◆ Problem set
**a)** From the passage on mold and air purifiers, list every part of the body that it says excessive exposure to airborne mold particles may irritate.
**b)** Pick up the passage on mold and air purifiers after its final sentence and keep writing it.

Mold reproduces through tiny particles called mold spores4, which are invisible to the naked eye. Spores exist in indoor and outdoor air, but mold has the highest risk of growing indoors when these spores land on wet surfaces.
While most air purifiers won’t eliminate the mold or mildew already growing on your surfaces, these machines help prevent mold spores from landing in the first place. “Top-rated air purifiers have the ability to remove small particles like spores, improving indoor air quality and reducing the chances for indoor mold growth, explains Michael Rubino, mold and air quality expert and author of The Mold Medic, an Expert’s Guide on Mold Removal.
Allergist Anjuli Mehrotra, MD, agrees. “Mold spores are usually under 40 microns in size, so air purifiers with HEPA filters can usually filter out airborne mold spores,” she adds. Microns are a unit of measurement equal to one millionth of a meter—to give you an idea of how small 40 microns is, one grain of beach sand is typically between 100 to 10,000 microns.
“Mold is actually present around us everywhere, both indoors and outdoors,” continues Mehrotra. “It does not always cause health issues, but people with allergies and asthma may be more sensitive to molds causing symptoms like coughing, wheezing, or nasal symptoms like sneezing or congestion. Exposure to excessive amounts of mold via airborne mold particles may trigger irritation of the eyes, nose, skin, throat, and lungs. People with suppression of their immune system or chronic lung or respiratory disorders may be at increased risk of infection from mold.”

◆ Records shown
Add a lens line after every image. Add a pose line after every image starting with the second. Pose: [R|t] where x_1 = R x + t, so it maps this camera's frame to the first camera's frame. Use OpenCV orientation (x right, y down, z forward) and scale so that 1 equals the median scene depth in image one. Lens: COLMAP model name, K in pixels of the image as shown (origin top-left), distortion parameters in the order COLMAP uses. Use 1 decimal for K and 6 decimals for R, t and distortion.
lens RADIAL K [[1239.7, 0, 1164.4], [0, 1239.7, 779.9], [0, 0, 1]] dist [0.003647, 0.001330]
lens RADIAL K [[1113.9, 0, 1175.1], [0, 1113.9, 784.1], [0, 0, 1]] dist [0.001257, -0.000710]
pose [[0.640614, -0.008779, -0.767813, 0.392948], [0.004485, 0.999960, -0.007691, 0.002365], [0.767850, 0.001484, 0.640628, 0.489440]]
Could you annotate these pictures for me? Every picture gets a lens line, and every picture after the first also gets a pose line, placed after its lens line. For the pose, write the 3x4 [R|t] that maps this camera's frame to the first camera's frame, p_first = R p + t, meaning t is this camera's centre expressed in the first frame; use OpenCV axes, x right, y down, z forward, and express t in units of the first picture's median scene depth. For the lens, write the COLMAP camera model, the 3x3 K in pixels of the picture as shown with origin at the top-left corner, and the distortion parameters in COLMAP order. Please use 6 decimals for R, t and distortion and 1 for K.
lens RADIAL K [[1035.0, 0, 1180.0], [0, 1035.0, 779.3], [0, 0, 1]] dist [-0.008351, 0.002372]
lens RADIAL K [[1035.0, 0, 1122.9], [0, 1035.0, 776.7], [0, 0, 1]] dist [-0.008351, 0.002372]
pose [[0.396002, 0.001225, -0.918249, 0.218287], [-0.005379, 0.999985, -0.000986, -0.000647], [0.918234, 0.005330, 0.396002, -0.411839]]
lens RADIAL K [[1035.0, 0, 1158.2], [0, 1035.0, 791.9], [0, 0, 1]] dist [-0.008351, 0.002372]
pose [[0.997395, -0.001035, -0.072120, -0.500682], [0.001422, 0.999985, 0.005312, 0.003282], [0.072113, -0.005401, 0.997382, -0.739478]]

◆ Task results
**a)** eyes, nose, skin, throat, lungs

**b)**
“For those who are attempting to determine if an inspection is necessary, at-home options such as The Dust Test can begin to set the foundation for figuring out if there’s a contamination situation present,” Rubino adds.
When it comes to choosing the best air purifier for mold, Rubino says the key is to find a machine with technology that eliminates the particles from the air, so they don’t just blow right back into the surrounding environment. “Air purifiers should at least meet HEPA status, meaning they remove 99.97% of particles as small as 0.3 microns. That being said, some species of mold can create microscopic toxins called mycotoxins, which are even smaller than mold spores. Finding air purifiers that can eliminate particles smaller than 0.3 microns can help clean the air further,” he explains.